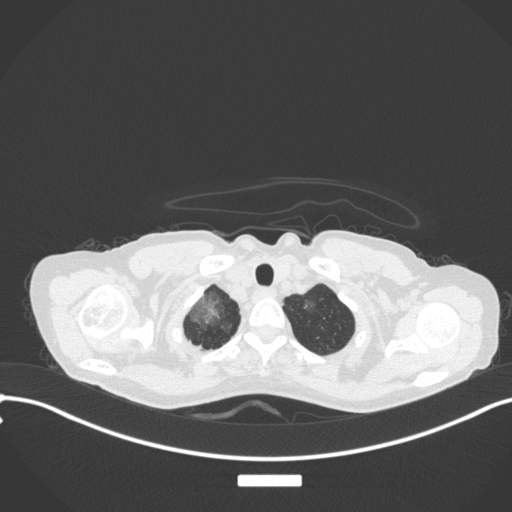
Chest CT, one axial slice; position 306 of 311 along the scan axis; reconstruction kernel B31f; 120 kVp; lung window (W 1500 / L -600 HU); 512 × 512 image matrix, field of view 400 × 400 mm. Female patient, age 59 years. Case-level facts recorded for this patient, not image findings: clinical TNM (as recorded): T3 N0 M0; histopathological grade: G1.
Structures marked on this image (rectangle marked by the reading radiologist):
- lung tumour (recorded histology: adenocarcinoma): box from (x=182, y=285) to (x=223, y=327) px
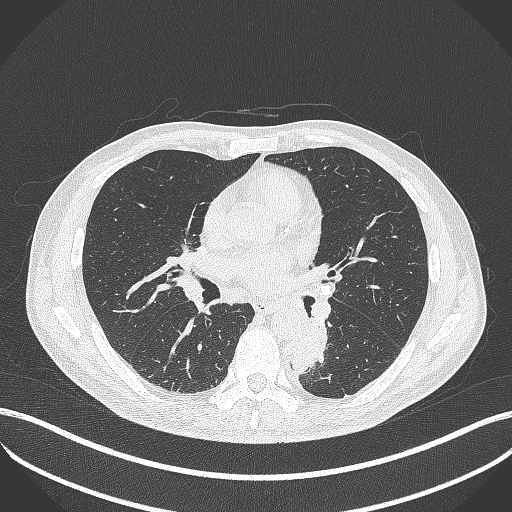
Chest CT, one axial slice. Position 214 of 451 along the scan axis. Lung window (W 1500 / L -600 HU). 1 mm slice thickness. 512 × 512 image matrix, field of view 400 × 400 mm. Patient: male, 72 years. Case-level facts recorded for this patient, not image findings: clinical TNM (as recorded): T2b N0 M1.
Outlined on this slice (rectangle marked by the reading radiologist):
- lung tumour (recorded histology: adenocarcinoma): box from (x=283, y=318) to (x=338, y=373) px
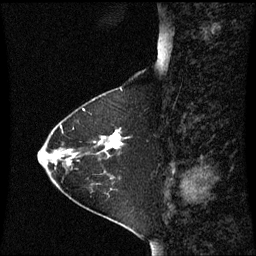
Breast MRI (dynamic contrast-enhanced), one sagittal slice. Dynamic contrast-enhanced series, image 2 of 3 at this slice position (ordered by acquisition). 1.5 T. TE 4.2 ms, TR 8.9 ms. 2 mm slice thickness. 256 × 256 image matrix, field of view 210 × 210 mm. Patient: female, 63 years. From the clinical record (not read from this slice): setting: breast cancer imaged before/during neoadjuvant chemotherapy; receptor status: HR-positive, HER2-negative.
Structures marked on this image (semi-automatic segmentation, software-assisted and operator-edited):
- analysis volume of interest (the breast-tissue region the enhancement analysis was run in; not a lesion): bounding box [x1, y1, x2, y2] px = [88, 131, 123, 161]
- tumour enhancement mask (voxels above the 70 % enhancement threshold inside the analysis volume of interest): [99, 132, 123, 150]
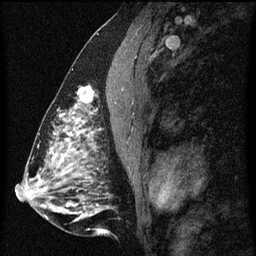
Breast MRI (dynamic contrast-enhanced), one sagittal slice; position 29 of 60 along the scan axis; dynamic contrast-enhanced series, image 2 of 3 at this slice position (ordered by acquisition); 1.5 T; TE 4.2 ms, TR 8 ms; 2 mm slice thickness; 256 × 256 image matrix, field of view 180 × 180 mm. Female patient, age 51 years.
Annotated regions visible in this slice (semi-automatically segmented with operator editing):
- analysis volume of interest (the breast-tissue region the enhancement analysis was run in; not a lesion): bounding box (x1, y1, x2, y2) in pixels: (61, 72, 99, 129)
- tumour enhancement mask (voxels above the 70 % enhancement threshold inside the analysis volume of interest): (61, 86, 95, 129)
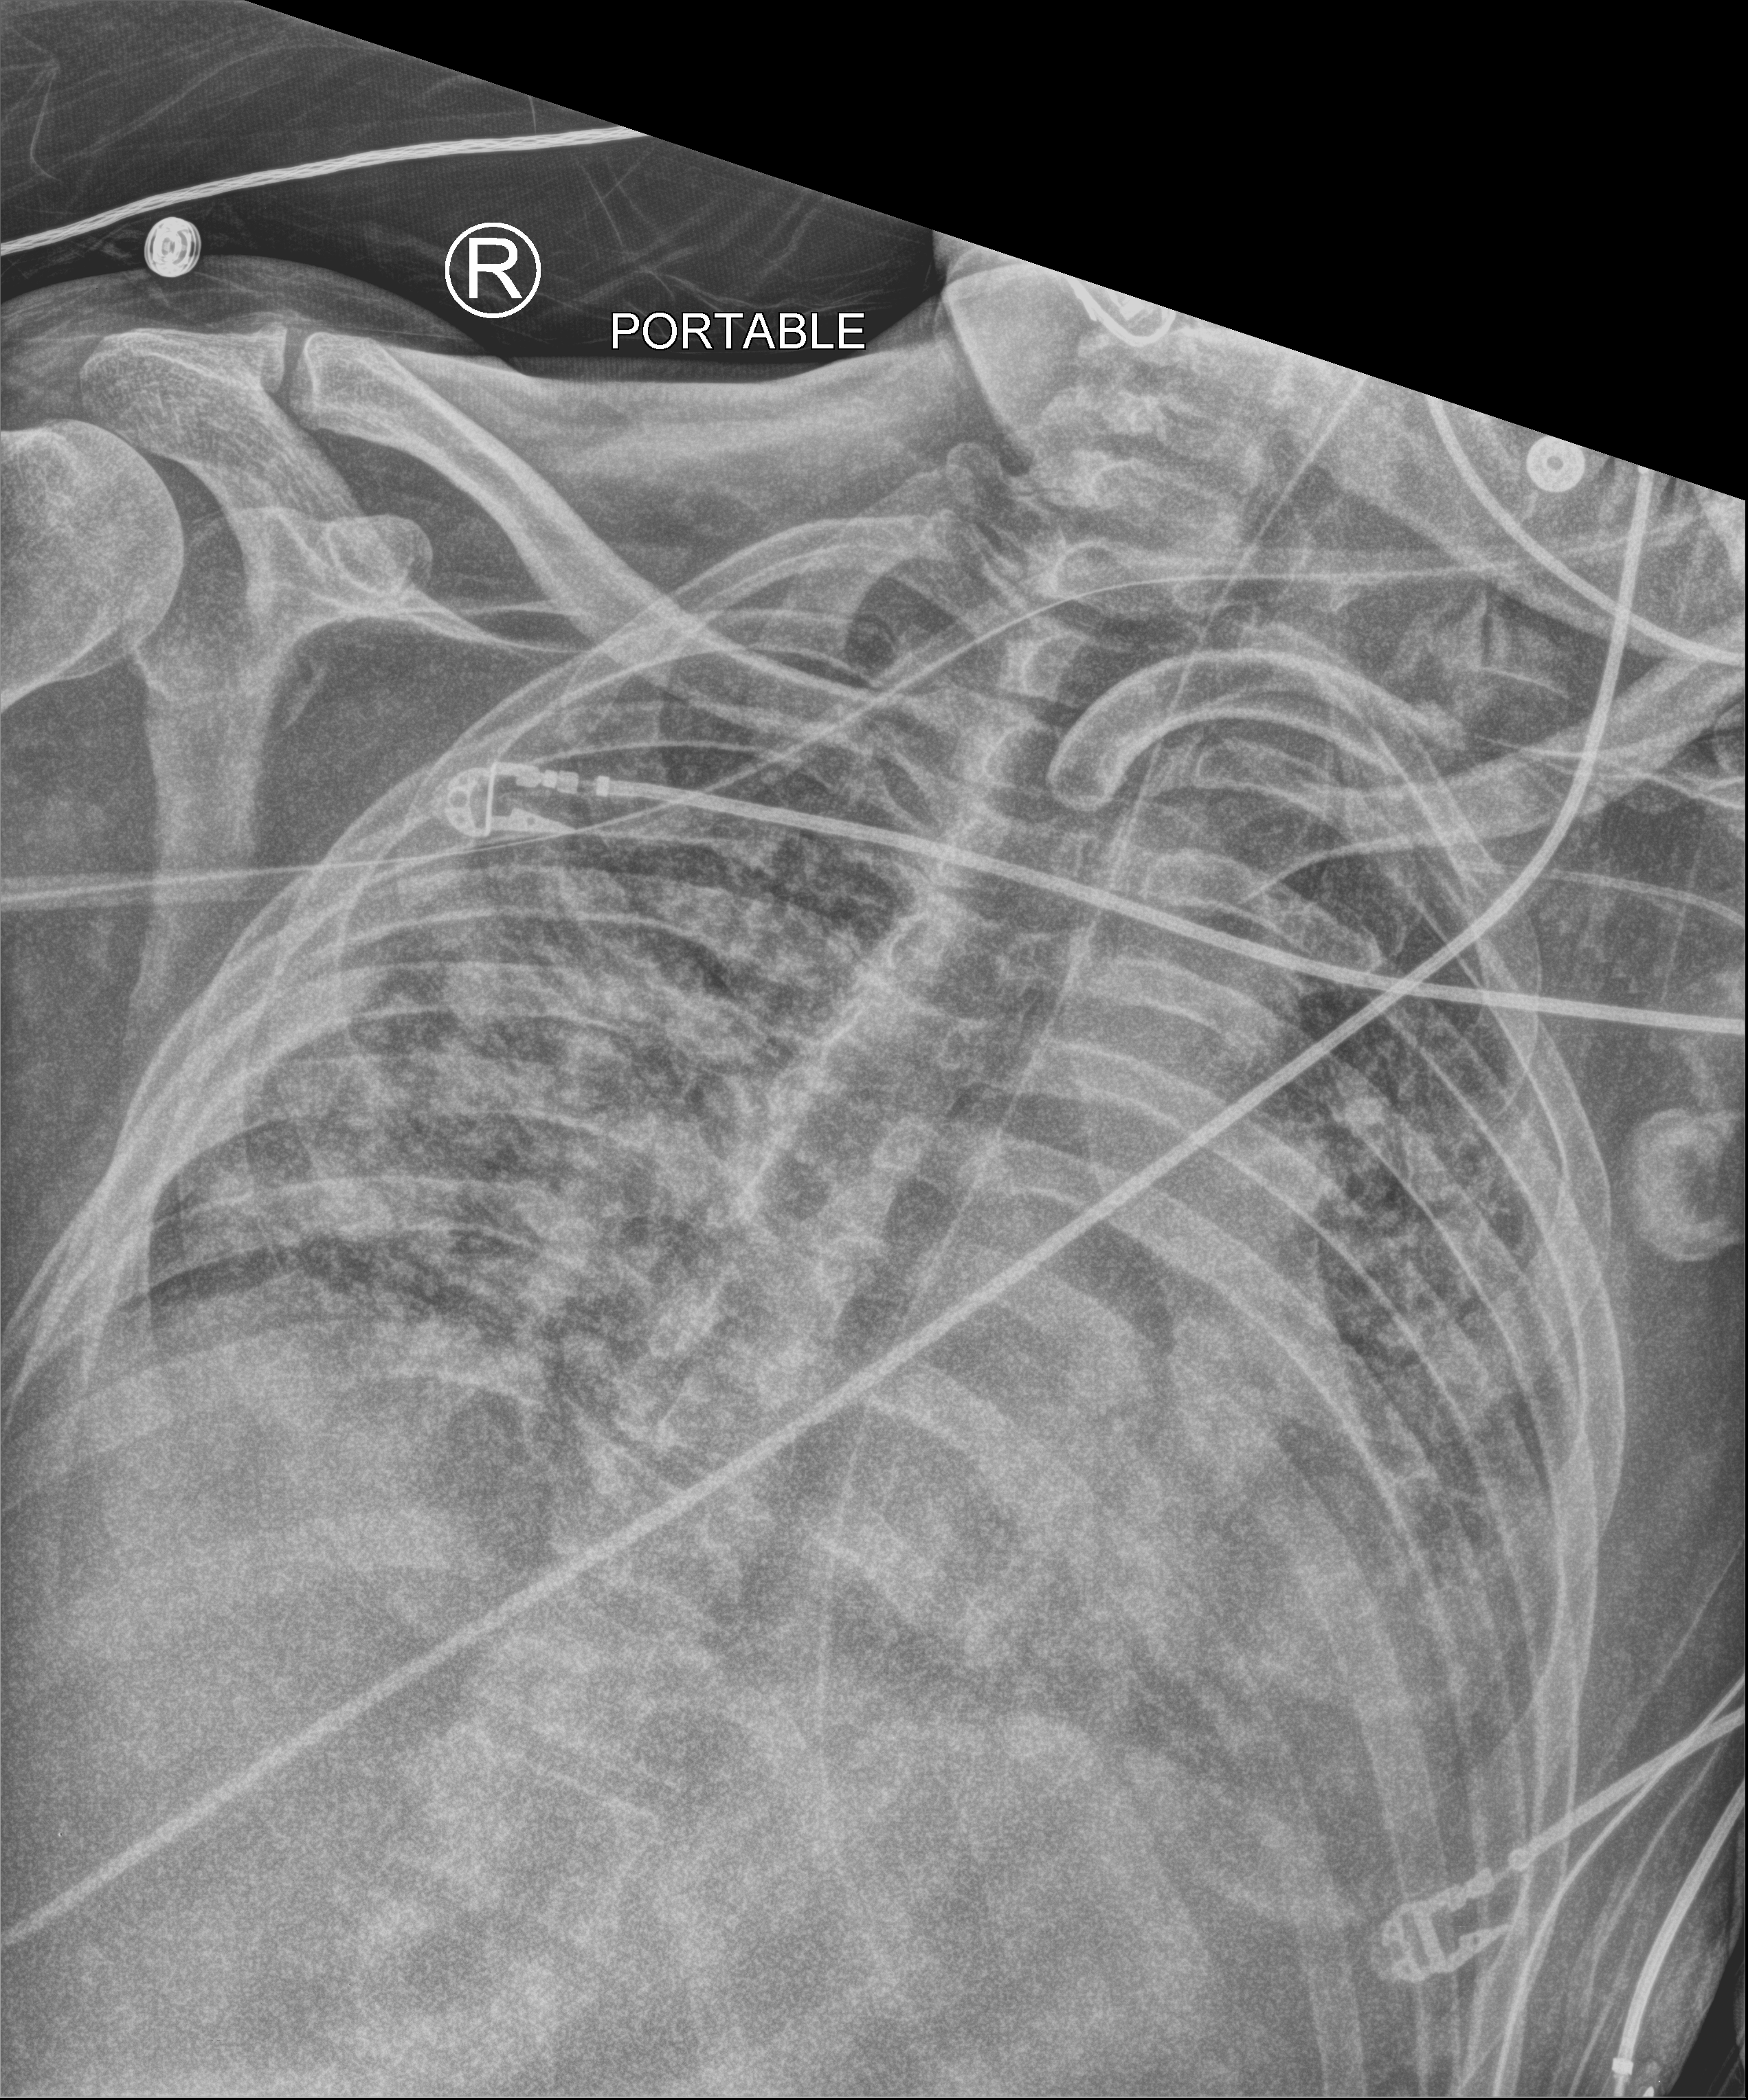
Portable chest radiograph, anteroposterior (AP) projection. Male patient hospitalised with COVID-19, age 18–59 years.
Hospital-stay facts (about this admission, not read from this image; timing relative to this image not recorded):
- length of hospital stay: 75 days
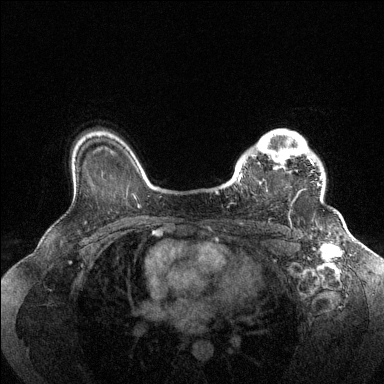
Breast MRI (dynamic contrast-enhanced), one axial slice; slice 105 of 144 in the series (ordered by position); dynamic contrast-enhanced series, time point 2 of 6 at this slice position (early post-contrast); 1.5 T; TE 1.6 ms, TR 4.6 ms; 1.2 mm slice thickness; 384 × 384 image matrix. Female patient.
Annotated regions visible in this slice (semi-automatic segmentation, software-assisted and operator-edited):
- enhancing-tissue mask used for the functional tumour volume (all voxels passing the contrast-enhancement thresholds inside the analysis volume; usually the tumour): bounding box [x1, y1, x2, y2] px = [236, 129, 322, 191]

..............................

What is expected: Retype the data above exactly. Leave the pictures out.

Solution to the exercise:
Chest CT, one axial slice; position 306 of 311 along the scan axis; reconstruction kernel B31f; 120 kVp; lung window (W 1500 / L -600 HU); 512 × 512 image matrix, field of view 400 × 400 mm. Female patient, age 59 years. Case-level facts recorded for this patient, not image findings: clinical TNM (as recorded): T3 N0 M0; histopathological grade: G1.
Structures marked on this image (rectangle marked by the reading radiologist):
- lung tumour (recorded histology: adenocarcinoma): box from (x=182, y=285) to (x=223, y=327) px
Chest CT, one axial slice. Position 214 of 451 along the scan axis. Lung window (W 1500 / L -600 HU). 1 mm slice thickness. 512 × 512 image matrix, field of view 400 × 400 mm. Patient: male, 72 years. Case-level facts recorded for this patient, not image findings: clinical TNM (as recorded): T2b N0 M1.
Outlined on this slice (rectangle marked by the reading radiologist):
- lung tumour (recorded histology: adenocarcinoma): box from (x=283, y=318) to (x=338, y=373) px
Breast MRI (dynamic contrast-enhanced), one sagittal slice. Dynamic contrast-enhanced series, image 2 of 3 at this slice position (ordered by acquisition). 1.5 T. TE 4.2 ms, TR 8.9 ms. 2 mm slice thickness. 256 × 256 image matrix, field of view 210 × 210 mm. Patient: female, 63 years. From the clinical record (not read from this slice): setting: breast cancer imaged before/during neoadjuvant chemotherapy; receptor status: HR-positive, HER2-negative.
Structures marked on this image (semi-automatic segmentation, software-assisted and operator-edited):
- analysis volume of interest (the breast-tissue region the enhancement analysis was run in; not a lesion): bounding box [x1, y1, x2, y2] px = [88, 131, 123, 161]
- tumour enhancement mask (voxels above the 70 % enhancement threshold inside the analysis volume of interest): [99, 132, 123, 150]
Breast MRI (dynamic contrast-enhanced), one sagittal slice; position 29 of 60 along the scan axis; dynamic contrast-enhanced series, image 2 of 3 at this slice position (ordered by acquisition); 1.5 T; TE 4.2 ms, TR 8 ms; 2 mm slice thickness; 256 × 256 image matrix, field of view 180 × 180 mm. Female patient, age 51 years.
Annotated regions visible in this slice (semi-automatically segmented with operator editing):
- analysis volume of interest (the breast-tissue region the enhancement analysis was run in; not a lesion): bounding box (x1, y1, x2, y2) in pixels: (61, 72, 99, 129)
- tumour enhancement mask (voxels above the 70 % enhancement threshold inside the analysis volume of interest): (61, 86, 95, 129)
Portable chest radiograph, anteroposterior (AP) projection. Male patient hospitalised with COVID-19, age 18–59 years.
Hospital-stay facts (about this admission, not read from this image; timing relative to this image not recorded):
- length of hospital stay: 75 days
Breast MRI (dynamic contrast-enhanced), one axial slice; slice 105 of 144 in the series (ordered by position); dynamic contrast-enhanced series, time point 2 of 6 at this slice position (early post-contrast); 1.5 T; TE 1.6 ms, TR 4.6 ms; 1.2 mm slice thickness; 384 × 384 image matrix. Female patient.
Annotated regions visible in this slice (semi-automatic segmentation, software-assisted and operator-edited):
- enhancing-tissue mask used for the functional tumour volume (all voxels passing the contrast-enhancement thresholds inside the analysis volume; usually the tumour): bounding box [x1, y1, x2, y2] px = [236, 129, 322, 191]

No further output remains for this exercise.